Software architecture/leader of PDC's Parallel ATA/Serial ATA RAID (0, 1, 10) storage controller products. Managed daily activities and leaded a group of four software engineers to successfully delivered the beta shipment on tight schedule. LINUX/FreeBSD Device Driver Developer for PDC's Universal Host Bus Adapter (UHBA) to control Parallel ATA/Serial ATA drives. Successfully delivered high performance, high reliability RAID SCSI subsystem device drivers. Improvised software solutions/workarounds to hardware problems. With strong understanding of hardware and integration issues, I have been contributing a number of algorithms and methods to both hardware and software to roll out a high performance, high level of flexibility SATA RAID storage controller products. Technical lead of PDCs software group and offshore-software-group (SPSoft Inc. in India)

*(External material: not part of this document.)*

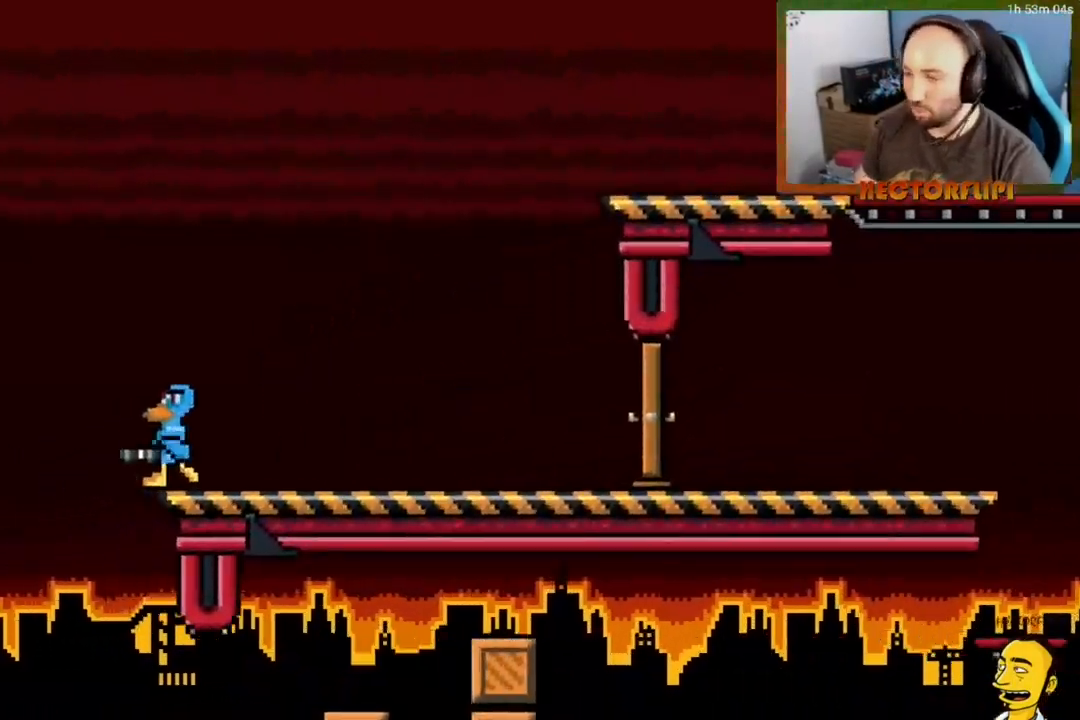
Gameplay with a controller (Xbox layout); each line is a JSON object with the inputs held at the frame after it. "events" lists button and stick changes between this image and that frame as [ms after this image, input, new state], when the widget could be followed in between. Not read: HOME L3 left_stick.
{"buttons": ["A"], "right_stick": "center", "events": [[300, "A", "down"], [417, "A", "up"], [500, "A", "down"]]}
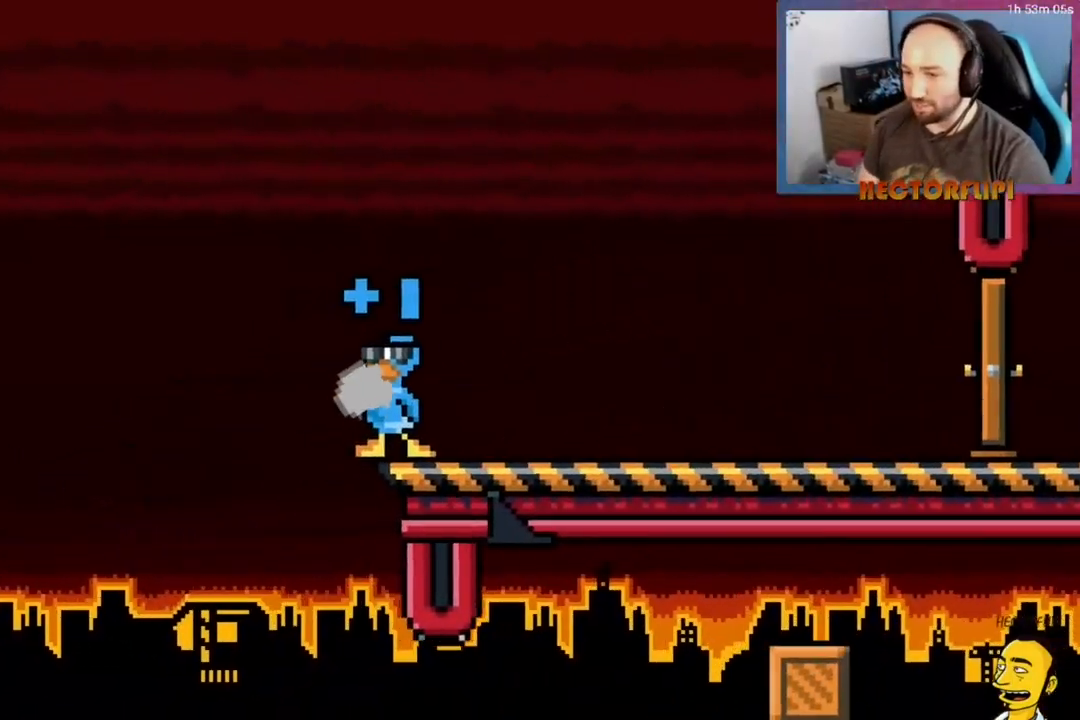
{"buttons": [], "right_stick": "center", "events": [[33, "A", "up"]]}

Kernel/System Manager/FiberChannel Device Drivers developer for 3PARdata network storage system. I was employee 34th. • Created detailed algorithm to eliminate data inconsistencies, prevent data loss, and perform data recovery under uncontrolled shutdowns, along with data storage managment features. This resulted in successful customer critical quality tests for Beta and General Availability shipments. • Established and deployed infrastructure for communication interface protocols, such as between BIOS and 3PAR controller node kernel software using SMI, and I2C protocols; between User and Kernel of LINUX OS using IOCTL; between clients and the 3PAR storage box using TCP/IP with buffer size change on demand; between the JBOD chassis and the System Manager software. • Designed and rolled out new LINUX kernel services contain monitoring and reporting the system‘s environment, logging and enabling proactive and predictive customer support actions;
Server developer for Accrue Insight product: Developed and implemented DAS (Database Access Servlet) for Accrue Insight product. Successfully provided a set of Application Protocol Interface (API) that allowed UI layer to connect to Accrue Warehouse. Restructured Accrue's data Analyzer component, a core of Accrue Insight product that parsed and transformed web data to database schema-formats automatically. Improved loading data rate into Accrue Warehouse (ORACLE / REDBRICK Databases) by 20% by optimizing the loader component. Established a security protocol using MD5 and RC4 algorithms to safely transfer data from Collectors (remote web data collectors) to Accrue Warehouse. Setup entire environment to facilitate Accrue Insight product release. Determined product-build cycles.